There are only 5 markets for industrial robots that matter: China, Germany, Japan, US, and SK. The Chinese market is larger than the rest combined so foreign expansion should not be a priority/benchmark at all. German and Japan are both have their own industrial robot producers and will favor their own products. US will move to block Chinese market access the moment Chinese robots start taking significant market share. So the only realistic market for expansion is SK, which is by far the smallest of the relevant markets. Goal should only be to supply the Chinese market with competitive and cost-effective products in order to further enhance competitiveness of Chinese manufacturing, as industrial robots should be viewed as an input / intermediate good. Foreign markets are irrelevant.
@tacoburger
I think there is another way of looking at it.

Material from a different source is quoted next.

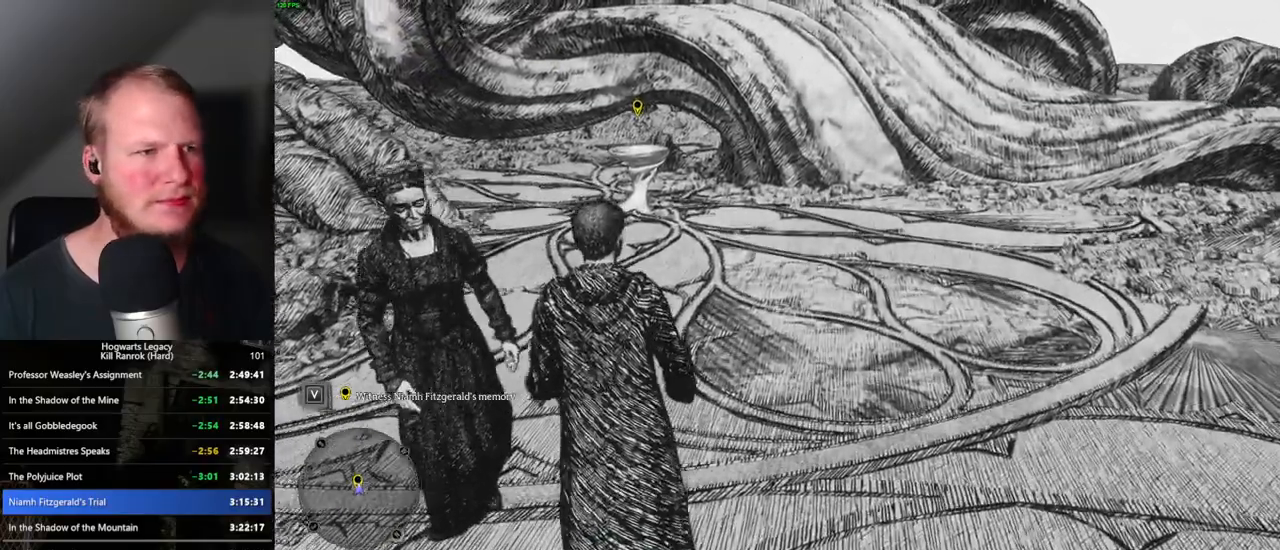
{"keys": ["w"], "mouse": [], "events": []}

We can clearly see that Chinese-made industrial robots will be the lowest cost and highest performance for more robot categories as time goes on. Given the size of the Chinese market (larger than the rest of the world combined), we will see a virtuous cycle where more robot sales = more revenue = more R&D spending to develop better robots = more sales.
If German, Japanese and US companies don't use Chinese robots, their companies will have higher manufacturing costs.
So they will lose out on manufacturing to Chinese companies using Chinese robots.
Taken to its logical conclusion, if superior Chinese industrial robots are only available in China, that means overseas factories will tend to go bankrupt, and that factory activity end up in China.
So yes, foreign sales of Chinese robots should be an afterthought.